- Arbeitsauftrag:
Gib aus dem folgenden Forumsbeitrag zur Gehäuselüftung die Stelle wortgetreu wieder, die mit den Worten „# Bitfenix Shinobi, Gehäuselüftung, Empfehlungen.“ einsetzt und nach den Worten „Gehäuse lüfter Installiert.“ endet.

=== Ausgewählter Text ===

# Bitfenix Shinobi, Gehäuselüftung, Empfehlungen.



## Sparki92 (21. April 2013)

*Bitfenix Shinobi, Gehäuselüftung, Empfehlungen.*

Hi Liebe Community,

Besitze wie oben erwähnt ein Bitfenix Shinobi Midi Tower, Momentan ist nur ein Gehäuse lüfter Installiert.

Es sollen aber jedenfall noch welche dazu kommen, besonders jetzt für denn Sommer ;D 

Und Ich würde mich da gerne auf eure Empfehlungen verlassen.

- Wie viele Gehäuse lüfter?
-120mm oder 140mm? können so weit ich weiß beide verbaut werden in denn Shinobi.
-Welche marke, welche empfehlungen möglichst günstig aber auch qualitativ.

Vielen danke hab noch ein bild geuppt, ich weiß das mein Kabel managment nicht das beste ist war mir aber nicht so wichtig da ich eh kein fenster hab,
Und ich denke es ist ordentlich genug für ein guten Airflow oder sollte ich mein Kabel managment noch mal verbessern?

=== Erfasste Daten ===

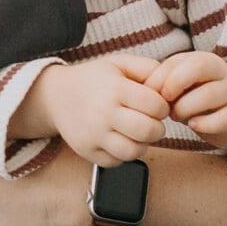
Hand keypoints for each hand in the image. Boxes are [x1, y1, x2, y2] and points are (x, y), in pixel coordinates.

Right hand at [29, 58, 168, 166]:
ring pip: (134, 151)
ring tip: (136, 132)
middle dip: (156, 128)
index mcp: (114, 88)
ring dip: (141, 143)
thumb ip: (148, 68)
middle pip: (148, 131)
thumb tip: (170, 84)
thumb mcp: (119, 63)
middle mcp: (102, 113)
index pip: (156, 106)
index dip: (162, 106)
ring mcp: (93, 135)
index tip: (155, 105)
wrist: (56, 96)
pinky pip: (117, 162)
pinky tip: (119, 139)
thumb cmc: (94, 79)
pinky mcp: (86, 151)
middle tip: (150, 121)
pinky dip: (123, 154)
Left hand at [148, 51, 226, 149]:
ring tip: (176, 116)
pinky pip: (224, 118)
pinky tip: (194, 125)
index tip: (149, 94)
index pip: (178, 61)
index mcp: (204, 61)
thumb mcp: (180, 88)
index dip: (160, 78)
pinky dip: (205, 123)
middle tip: (165, 102)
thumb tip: (144, 89)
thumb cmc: (196, 101)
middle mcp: (221, 72)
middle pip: (199, 66)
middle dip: (175, 83)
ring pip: (210, 94)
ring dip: (186, 107)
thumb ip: (163, 83)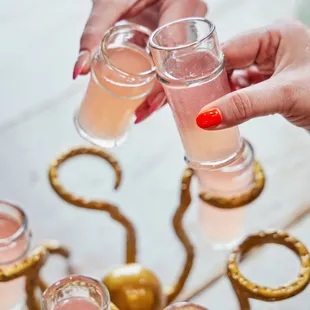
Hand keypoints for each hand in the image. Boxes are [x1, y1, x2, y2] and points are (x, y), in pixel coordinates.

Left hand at [73, 0, 206, 122]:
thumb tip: (80, 70)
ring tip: (143, 111)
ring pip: (180, 68)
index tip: (148, 104)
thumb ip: (94, 33)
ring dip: (162, 91)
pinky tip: (149, 94)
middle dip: (162, 95)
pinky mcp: (177, 37)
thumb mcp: (109, 3)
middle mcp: (191, 21)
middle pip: (180, 68)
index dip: (164, 83)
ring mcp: (186, 31)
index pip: (176, 53)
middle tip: (141, 113)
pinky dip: (161, 78)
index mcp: (182, 5)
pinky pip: (174, 62)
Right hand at [196, 20, 309, 131]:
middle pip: (228, 63)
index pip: (228, 49)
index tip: (186, 88)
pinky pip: (243, 89)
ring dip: (222, 93)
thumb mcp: (283, 96)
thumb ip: (242, 105)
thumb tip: (206, 117)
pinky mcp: (271, 83)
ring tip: (207, 108)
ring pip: (234, 77)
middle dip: (213, 83)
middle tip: (195, 101)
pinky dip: (233, 100)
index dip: (206, 69)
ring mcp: (271, 65)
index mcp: (275, 35)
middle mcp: (271, 46)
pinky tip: (226, 110)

===

- Schriftliche Antwort:
# Bitfenix Shinobi, Gehäuselüftung, Empfehlungen.



## Sparki92 (21. April 2013)

*Bitfenix Shinobi, Gehäuselüftung, Empfehlungen.*

Hi Liebe Community,

Besitze wie oben erwähnt ein Bitfenix Shinobi Midi Tower, Momentan ist nur ein Gehäuse lüfter Installiert.